**Task details**. Check which lines in the records hold "wrist" and report how many there are, with no other text.

(Exercise inputs)

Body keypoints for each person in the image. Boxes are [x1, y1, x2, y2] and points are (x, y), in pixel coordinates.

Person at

(End Exercise inputs)
(Exercise inputs)

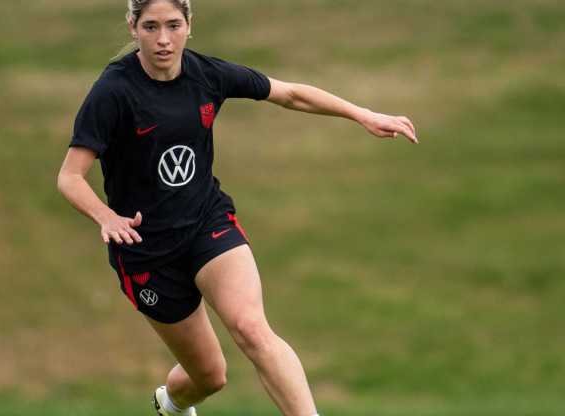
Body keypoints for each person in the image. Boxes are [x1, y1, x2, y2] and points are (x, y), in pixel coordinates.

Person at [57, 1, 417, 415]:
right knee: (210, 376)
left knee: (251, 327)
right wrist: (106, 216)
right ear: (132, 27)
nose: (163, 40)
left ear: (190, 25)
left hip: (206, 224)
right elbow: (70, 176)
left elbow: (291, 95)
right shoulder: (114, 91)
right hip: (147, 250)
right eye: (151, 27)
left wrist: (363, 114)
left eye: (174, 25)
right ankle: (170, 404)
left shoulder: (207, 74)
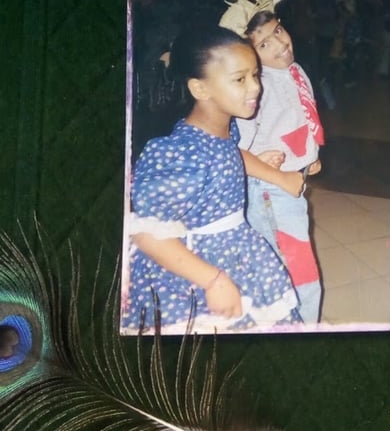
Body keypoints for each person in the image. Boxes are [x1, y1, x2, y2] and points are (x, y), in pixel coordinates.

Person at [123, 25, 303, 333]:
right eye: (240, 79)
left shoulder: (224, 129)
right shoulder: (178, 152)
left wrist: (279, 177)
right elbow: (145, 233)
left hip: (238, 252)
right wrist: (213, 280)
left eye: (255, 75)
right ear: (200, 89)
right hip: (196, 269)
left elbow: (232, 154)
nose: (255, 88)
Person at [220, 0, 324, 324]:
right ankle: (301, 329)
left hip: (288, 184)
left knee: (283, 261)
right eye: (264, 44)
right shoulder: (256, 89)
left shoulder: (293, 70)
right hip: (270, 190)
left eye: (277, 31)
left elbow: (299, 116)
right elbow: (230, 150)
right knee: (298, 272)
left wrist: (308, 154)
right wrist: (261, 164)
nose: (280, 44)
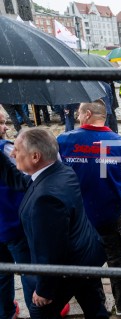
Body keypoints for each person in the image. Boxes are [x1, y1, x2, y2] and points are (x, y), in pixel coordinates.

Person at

(End Exercise inputs)
(Exercise inputs)

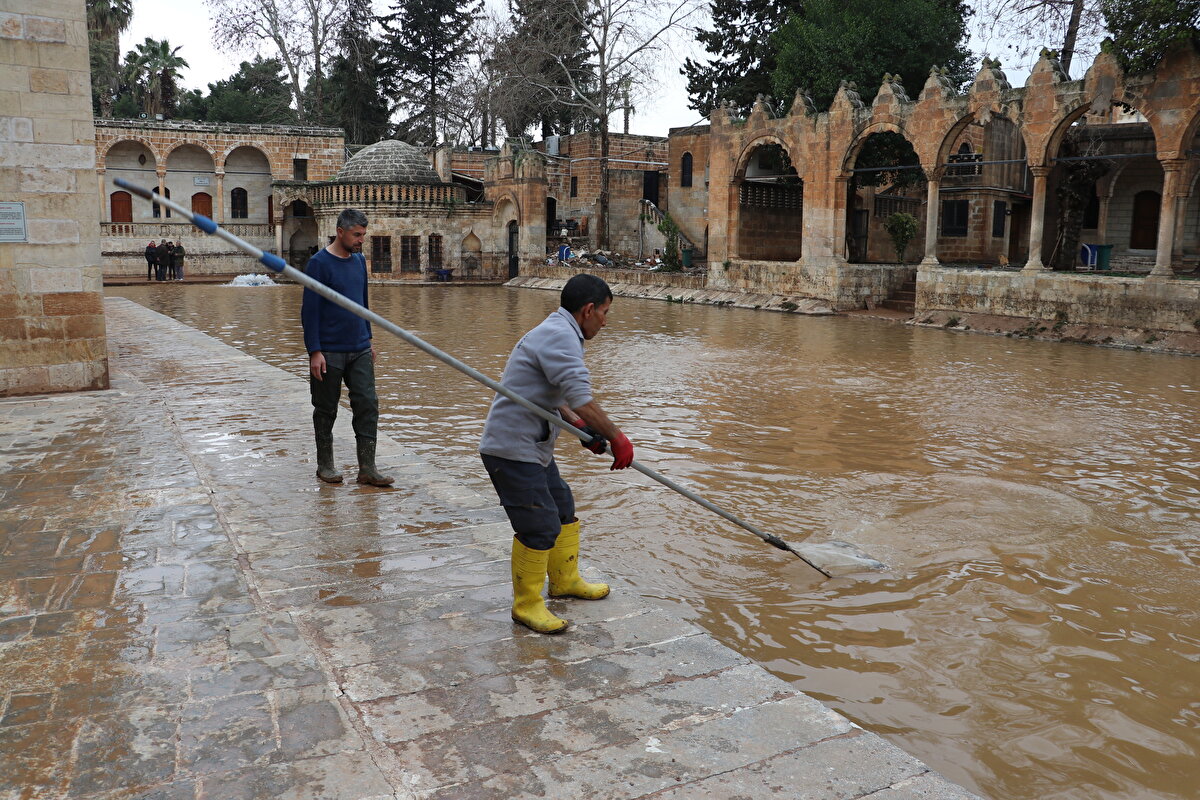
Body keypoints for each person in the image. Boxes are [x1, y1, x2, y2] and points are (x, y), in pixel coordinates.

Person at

(End Exercise inputs)

**Answer for this exercise**. 6